Su tímido y solidario carácter empujó a Iñurrategi a acordarse de los demás en un momento tan especial para él. «Me ha ayudado mucho todo mi equipo. La ruta era muy larga, y el trabajo de equipo, imprescindible. 2.500 metros de cuerda fija instalada, hubo que abrir muchísima huella entre el campo II y el III... Todas esas cosas hacen que el éxito, más que nunca, sea del equipo», aseveró.

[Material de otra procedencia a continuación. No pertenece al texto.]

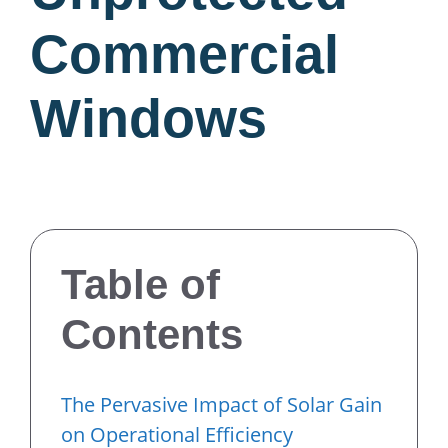
Commercial
Windows
Table of
Contents
The Pervasive Impact of Solar Gain
on Operational Efficiency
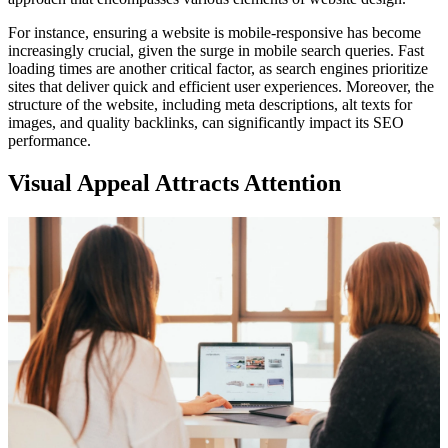
For instance, ensuring a website is mobile-responsive has become
increasingly crucial, given the surge in mobile search queries. Fast
loading times are another critical factor, as search engines prioritize
sites that deliver quick and efficient user experiences. Moreover, the
structure of the website, including meta descriptions, alt texts for
images, and quality backlinks, can significantly impact its SEO
performance.
Visual Appeal Attracts Attention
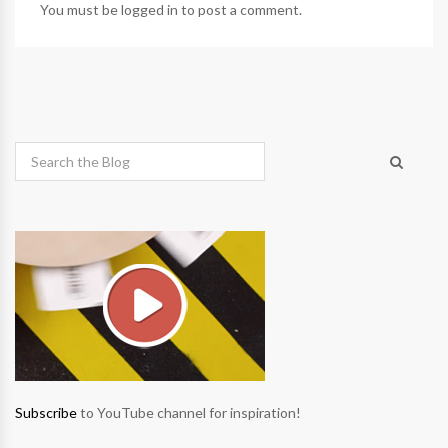
You must be
logged in
to post a comment.
Subscribe
to YouTube channel for inspiration!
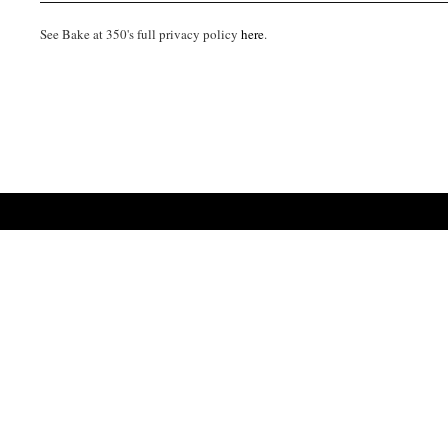
See Bake at 350's full privacy policy
here
.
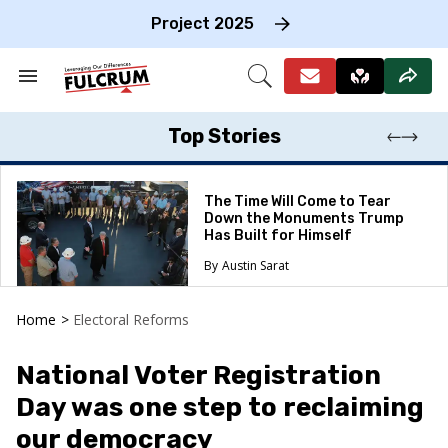
Skip
to
Project 2025
content
e
ch
Search
Open
on
&
Search
gation
Section
Navigation
Top Stories
The Time Will Come to Tear
Down the Monuments Trump
Has Built for Himself
Austin Sarat
Home
>
Electoral Reforms
National Voter Registration
Day was one step to reclaiming
our democracy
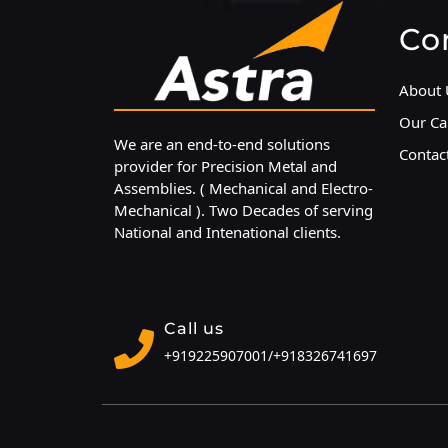
Co
About 
Our Cap
We are an end-to-end solutions
Contac
provider for Precision Metal and
Assemblies. ( Mechanical and Electro-
Mechanical ). Two Decades of serving
National and Intenational clients.
Call us
+919225907001/
+918326741697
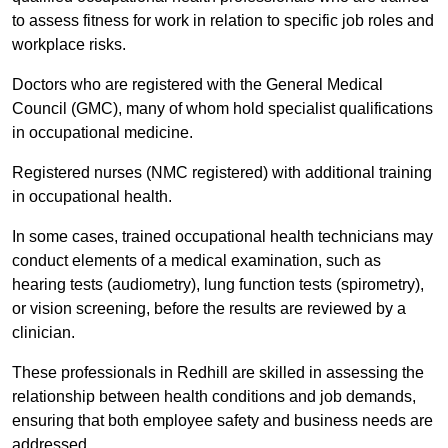
to assess fitness for work in relation to specific job roles and
workplace risks.
Doctors who are registered with the General Medical
Council (GMC), many of whom hold specialist qualifications
in occupational medicine.
Registered nurses (NMC registered) with additional training
in occupational health.
In some cases, trained occupational health technicians may
conduct elements of a medical examination, such as
hearing tests (audiometry), lung function tests (spirometry),
or vision screening, before the results are reviewed by a
clinician.
These professionals in Redhill are skilled in assessing the
relationship between health conditions and job demands,
ensuring that both employee safety and business needs are
addressed.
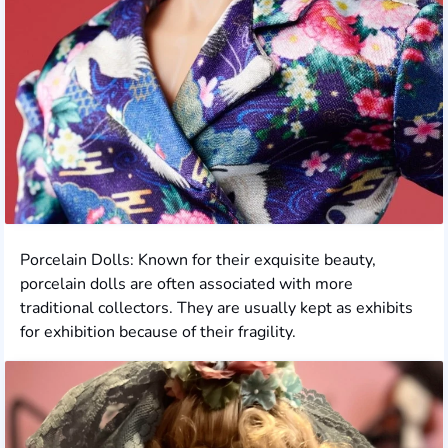
Porcelain Dolls: Known for their exquisite beauty,
porcelain dolls are often associated with more
traditional collectors. They are usually kept as exhibits
for exhibition because of their fragility.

Para su inseparable compañero, el francés Lafaille, el de Aretxabaleta también reservó palabras de agradecimiento: «Su gran experiencia nos sirvió para tomar decisiones en momentos críticos».

Tanto trabajo, sacrificio y esfuerzo para llegar a la cumbre, despreciando los instintos de supervivencia más elementales, bebiendo de una afán de superación sin límites; y una vez allí, ¿qué se piensa o se siente? Alberto Iñurrategi lo aclaró ayer. «Sólo se piensa en bajar».